Stored entries
---

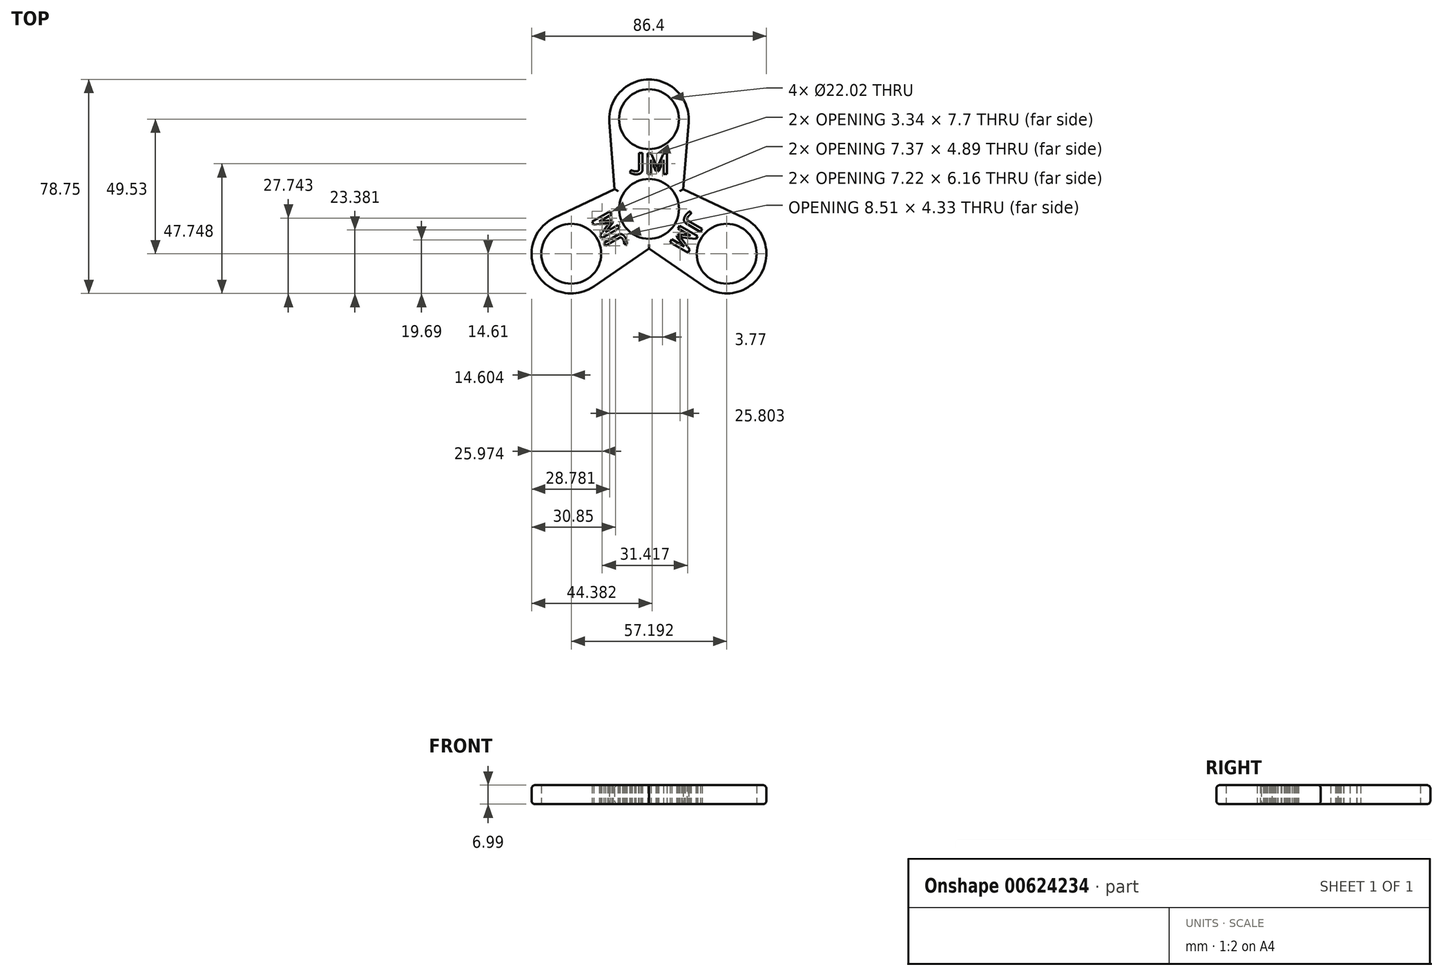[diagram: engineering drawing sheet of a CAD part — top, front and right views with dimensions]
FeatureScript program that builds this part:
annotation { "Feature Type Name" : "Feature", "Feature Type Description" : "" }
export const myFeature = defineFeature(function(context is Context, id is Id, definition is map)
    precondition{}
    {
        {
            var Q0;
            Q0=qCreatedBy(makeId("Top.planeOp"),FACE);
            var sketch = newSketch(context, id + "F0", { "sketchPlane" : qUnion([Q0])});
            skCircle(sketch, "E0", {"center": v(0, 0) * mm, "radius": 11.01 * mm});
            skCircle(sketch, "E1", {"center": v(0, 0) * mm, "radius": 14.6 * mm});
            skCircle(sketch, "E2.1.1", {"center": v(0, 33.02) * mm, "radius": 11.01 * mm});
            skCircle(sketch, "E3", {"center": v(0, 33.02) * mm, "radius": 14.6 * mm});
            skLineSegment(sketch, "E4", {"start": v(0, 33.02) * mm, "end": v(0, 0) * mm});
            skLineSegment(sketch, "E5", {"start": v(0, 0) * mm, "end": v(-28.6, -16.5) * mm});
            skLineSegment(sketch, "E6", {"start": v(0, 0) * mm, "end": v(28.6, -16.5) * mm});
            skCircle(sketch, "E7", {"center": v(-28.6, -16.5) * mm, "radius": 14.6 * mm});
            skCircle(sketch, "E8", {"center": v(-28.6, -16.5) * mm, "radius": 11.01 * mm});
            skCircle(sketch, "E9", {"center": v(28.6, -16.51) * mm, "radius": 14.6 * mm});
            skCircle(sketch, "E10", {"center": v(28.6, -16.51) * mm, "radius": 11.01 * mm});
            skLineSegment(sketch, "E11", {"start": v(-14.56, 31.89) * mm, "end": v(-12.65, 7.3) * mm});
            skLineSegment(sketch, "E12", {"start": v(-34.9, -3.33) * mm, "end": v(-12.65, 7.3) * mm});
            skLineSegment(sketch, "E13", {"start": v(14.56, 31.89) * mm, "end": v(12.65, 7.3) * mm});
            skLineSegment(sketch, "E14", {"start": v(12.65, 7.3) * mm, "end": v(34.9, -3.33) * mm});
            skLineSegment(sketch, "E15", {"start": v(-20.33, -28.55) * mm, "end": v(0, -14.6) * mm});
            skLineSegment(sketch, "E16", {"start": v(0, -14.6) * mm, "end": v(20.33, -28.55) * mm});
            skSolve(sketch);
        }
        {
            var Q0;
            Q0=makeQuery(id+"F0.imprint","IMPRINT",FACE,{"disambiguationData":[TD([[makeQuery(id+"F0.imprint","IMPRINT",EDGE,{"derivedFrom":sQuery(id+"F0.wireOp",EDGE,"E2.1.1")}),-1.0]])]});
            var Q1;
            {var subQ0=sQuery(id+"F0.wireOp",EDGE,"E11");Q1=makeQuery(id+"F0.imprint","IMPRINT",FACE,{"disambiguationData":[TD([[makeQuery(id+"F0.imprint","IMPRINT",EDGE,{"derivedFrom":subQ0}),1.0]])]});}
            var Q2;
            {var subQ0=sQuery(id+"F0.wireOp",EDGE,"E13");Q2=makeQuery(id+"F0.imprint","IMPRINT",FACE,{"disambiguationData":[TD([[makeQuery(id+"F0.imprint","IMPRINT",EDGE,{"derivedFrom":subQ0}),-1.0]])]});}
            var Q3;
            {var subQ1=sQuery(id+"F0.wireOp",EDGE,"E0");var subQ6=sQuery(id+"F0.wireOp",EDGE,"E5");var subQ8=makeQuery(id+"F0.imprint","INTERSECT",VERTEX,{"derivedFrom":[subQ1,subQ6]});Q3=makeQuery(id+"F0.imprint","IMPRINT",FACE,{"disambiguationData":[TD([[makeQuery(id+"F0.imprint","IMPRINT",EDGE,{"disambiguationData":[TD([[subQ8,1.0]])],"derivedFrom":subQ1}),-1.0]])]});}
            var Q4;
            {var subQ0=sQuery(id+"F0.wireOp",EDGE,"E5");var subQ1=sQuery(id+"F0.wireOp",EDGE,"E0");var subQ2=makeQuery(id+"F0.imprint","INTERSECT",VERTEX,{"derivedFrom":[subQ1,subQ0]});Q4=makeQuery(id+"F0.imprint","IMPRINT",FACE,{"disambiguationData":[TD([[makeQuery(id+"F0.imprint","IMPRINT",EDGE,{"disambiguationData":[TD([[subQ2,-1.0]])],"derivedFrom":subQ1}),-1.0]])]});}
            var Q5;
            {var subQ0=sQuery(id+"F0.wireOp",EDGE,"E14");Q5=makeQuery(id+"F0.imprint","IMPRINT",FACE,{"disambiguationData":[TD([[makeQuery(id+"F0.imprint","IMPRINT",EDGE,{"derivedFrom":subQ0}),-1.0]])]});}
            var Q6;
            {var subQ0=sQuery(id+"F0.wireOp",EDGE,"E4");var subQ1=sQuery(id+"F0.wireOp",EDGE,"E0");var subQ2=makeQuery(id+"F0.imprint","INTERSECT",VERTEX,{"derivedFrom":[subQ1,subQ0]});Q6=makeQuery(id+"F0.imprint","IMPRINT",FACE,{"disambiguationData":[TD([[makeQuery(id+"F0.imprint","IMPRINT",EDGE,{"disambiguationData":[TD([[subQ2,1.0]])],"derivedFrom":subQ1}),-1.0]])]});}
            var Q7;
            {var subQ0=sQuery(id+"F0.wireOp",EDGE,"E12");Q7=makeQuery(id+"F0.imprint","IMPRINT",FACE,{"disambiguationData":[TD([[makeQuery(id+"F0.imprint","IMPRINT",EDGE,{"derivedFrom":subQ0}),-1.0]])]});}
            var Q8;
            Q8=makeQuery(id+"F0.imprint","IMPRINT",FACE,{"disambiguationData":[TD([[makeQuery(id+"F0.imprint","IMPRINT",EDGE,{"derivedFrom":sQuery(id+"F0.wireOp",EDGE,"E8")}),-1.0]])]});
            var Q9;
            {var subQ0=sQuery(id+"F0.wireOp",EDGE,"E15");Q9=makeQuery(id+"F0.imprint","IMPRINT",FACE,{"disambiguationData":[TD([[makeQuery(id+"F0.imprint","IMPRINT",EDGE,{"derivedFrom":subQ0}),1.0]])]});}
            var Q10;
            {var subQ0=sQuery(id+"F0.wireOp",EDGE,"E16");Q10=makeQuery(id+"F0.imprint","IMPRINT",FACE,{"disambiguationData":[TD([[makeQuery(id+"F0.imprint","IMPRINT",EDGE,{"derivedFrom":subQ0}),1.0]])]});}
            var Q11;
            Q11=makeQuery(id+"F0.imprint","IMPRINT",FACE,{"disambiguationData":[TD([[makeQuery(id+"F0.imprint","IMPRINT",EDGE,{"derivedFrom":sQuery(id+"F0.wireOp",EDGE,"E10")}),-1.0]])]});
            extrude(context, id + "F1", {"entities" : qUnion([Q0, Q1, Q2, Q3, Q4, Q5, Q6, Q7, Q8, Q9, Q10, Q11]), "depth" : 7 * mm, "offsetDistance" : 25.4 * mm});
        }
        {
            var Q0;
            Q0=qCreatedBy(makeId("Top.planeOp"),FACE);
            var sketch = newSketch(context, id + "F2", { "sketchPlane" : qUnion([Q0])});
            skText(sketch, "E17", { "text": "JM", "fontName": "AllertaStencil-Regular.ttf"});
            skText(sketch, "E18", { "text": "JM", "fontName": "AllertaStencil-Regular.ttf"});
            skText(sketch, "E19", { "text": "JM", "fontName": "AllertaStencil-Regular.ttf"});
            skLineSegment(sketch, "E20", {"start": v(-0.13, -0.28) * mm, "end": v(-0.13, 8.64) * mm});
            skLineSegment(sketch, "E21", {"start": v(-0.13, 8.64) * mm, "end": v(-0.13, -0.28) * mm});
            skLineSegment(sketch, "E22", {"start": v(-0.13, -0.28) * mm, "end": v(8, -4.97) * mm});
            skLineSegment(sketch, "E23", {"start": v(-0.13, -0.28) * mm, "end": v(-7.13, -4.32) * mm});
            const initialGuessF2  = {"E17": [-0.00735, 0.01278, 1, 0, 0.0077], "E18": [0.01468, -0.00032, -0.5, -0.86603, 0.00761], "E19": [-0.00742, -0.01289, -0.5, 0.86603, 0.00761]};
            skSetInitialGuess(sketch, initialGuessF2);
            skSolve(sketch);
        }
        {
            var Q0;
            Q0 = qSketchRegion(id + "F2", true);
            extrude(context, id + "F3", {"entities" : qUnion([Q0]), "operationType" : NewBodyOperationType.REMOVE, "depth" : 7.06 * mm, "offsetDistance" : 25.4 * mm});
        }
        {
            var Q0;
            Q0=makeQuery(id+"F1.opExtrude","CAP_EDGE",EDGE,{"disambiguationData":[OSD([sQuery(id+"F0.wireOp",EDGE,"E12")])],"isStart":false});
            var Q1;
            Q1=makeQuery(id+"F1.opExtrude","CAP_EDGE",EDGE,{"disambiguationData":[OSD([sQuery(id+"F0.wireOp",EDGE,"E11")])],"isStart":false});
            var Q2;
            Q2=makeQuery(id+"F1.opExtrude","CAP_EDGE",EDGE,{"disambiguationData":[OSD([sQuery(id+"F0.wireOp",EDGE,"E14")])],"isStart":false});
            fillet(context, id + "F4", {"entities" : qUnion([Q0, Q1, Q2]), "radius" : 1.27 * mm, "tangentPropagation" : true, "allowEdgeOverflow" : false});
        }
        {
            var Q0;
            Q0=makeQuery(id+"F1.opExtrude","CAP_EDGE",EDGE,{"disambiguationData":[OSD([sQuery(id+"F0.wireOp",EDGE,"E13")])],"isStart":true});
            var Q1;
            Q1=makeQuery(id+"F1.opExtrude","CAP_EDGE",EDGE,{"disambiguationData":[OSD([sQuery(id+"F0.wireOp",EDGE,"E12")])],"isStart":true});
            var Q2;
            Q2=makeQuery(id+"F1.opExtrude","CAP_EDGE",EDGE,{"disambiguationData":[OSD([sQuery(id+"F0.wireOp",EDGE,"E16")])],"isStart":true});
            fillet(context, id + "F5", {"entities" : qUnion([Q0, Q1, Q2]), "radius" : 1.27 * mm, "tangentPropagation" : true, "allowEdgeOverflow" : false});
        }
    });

---

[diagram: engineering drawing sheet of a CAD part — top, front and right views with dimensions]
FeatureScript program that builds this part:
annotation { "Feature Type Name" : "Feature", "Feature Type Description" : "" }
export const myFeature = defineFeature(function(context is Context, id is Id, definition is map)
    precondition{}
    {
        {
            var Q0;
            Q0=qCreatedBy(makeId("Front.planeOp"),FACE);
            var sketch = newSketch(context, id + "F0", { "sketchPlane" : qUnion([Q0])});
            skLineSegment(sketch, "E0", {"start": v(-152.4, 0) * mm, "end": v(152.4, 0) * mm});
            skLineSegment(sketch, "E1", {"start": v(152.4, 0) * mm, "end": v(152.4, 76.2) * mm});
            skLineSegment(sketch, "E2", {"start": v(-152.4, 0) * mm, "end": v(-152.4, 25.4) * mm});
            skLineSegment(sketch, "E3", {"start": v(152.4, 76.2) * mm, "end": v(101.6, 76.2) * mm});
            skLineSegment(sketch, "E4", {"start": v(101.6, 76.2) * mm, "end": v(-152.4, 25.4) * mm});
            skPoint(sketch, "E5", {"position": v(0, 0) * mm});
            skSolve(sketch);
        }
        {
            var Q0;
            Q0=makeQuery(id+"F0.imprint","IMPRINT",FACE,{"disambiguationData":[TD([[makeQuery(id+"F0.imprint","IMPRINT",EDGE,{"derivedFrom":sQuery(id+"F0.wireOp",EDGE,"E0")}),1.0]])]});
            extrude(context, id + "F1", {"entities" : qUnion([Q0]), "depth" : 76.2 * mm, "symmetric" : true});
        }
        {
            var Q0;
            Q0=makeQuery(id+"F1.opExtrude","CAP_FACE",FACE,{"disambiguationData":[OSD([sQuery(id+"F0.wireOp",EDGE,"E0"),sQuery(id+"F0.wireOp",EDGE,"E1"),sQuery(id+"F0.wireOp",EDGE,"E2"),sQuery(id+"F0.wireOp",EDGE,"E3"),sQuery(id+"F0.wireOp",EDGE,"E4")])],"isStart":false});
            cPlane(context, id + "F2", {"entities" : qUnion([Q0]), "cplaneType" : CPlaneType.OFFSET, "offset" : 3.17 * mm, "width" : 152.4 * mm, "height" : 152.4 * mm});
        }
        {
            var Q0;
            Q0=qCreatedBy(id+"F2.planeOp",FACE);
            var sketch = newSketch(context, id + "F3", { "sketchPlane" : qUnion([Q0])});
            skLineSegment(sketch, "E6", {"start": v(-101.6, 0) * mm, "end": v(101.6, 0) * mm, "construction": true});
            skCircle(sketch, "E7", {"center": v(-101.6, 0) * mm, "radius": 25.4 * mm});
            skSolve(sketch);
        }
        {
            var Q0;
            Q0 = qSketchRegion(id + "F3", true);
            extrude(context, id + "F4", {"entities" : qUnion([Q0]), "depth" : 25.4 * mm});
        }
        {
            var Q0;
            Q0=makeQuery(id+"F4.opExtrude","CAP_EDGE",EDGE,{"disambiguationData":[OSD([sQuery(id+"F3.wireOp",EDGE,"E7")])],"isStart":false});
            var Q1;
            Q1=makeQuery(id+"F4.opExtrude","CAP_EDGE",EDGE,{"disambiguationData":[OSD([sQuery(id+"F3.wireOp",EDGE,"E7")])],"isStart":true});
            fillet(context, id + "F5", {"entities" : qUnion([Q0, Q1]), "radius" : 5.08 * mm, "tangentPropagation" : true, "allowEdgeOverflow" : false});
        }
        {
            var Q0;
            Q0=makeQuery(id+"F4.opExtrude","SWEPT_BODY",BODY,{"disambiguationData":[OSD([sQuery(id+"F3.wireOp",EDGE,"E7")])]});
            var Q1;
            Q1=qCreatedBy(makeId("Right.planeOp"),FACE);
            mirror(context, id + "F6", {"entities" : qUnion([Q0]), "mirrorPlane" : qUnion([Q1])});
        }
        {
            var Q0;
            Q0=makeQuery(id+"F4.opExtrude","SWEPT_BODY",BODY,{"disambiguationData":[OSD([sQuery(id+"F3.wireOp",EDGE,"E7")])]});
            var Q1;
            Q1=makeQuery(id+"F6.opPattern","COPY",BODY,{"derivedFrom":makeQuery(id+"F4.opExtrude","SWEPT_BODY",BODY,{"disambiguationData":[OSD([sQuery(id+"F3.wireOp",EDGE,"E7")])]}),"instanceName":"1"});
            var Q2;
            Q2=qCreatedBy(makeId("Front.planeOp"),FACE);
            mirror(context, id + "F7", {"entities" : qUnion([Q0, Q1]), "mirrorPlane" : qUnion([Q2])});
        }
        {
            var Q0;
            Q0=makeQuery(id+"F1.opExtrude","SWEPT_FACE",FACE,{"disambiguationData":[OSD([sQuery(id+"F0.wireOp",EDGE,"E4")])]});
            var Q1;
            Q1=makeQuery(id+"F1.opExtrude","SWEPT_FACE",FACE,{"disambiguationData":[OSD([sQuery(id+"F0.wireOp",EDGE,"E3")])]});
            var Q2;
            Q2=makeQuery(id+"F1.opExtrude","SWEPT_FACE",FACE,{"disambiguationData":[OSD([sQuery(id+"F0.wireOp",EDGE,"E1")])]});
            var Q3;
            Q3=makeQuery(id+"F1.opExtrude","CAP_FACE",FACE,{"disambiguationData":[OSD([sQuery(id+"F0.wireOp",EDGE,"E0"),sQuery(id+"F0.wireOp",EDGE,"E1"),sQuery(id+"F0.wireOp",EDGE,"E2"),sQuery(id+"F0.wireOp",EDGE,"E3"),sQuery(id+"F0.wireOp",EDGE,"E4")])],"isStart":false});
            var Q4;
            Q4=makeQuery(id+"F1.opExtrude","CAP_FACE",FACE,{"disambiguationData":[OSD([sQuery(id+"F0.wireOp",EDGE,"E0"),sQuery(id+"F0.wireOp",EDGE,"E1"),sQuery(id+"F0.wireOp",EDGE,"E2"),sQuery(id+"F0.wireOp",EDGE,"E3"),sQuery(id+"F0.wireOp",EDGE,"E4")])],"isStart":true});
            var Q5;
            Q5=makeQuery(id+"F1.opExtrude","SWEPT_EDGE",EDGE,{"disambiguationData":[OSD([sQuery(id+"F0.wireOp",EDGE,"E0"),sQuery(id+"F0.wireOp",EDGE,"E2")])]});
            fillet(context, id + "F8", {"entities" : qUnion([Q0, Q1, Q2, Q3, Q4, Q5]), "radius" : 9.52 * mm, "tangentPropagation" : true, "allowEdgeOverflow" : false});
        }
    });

---

Locate every line in the records above that contains the string "Regular", and copy each one.

            skText(sketch, "E17", { "text": "JM", "fontName": "AllertaStencil-Regular.ttf"});
            skText(sketch, "E18", { "text": "JM", "fontName": "AllertaStencil-Regular.ttf"});
            skText(sketch, "E19", { "text": "JM", "fontName": "AllertaStencil-Regular.ttf"});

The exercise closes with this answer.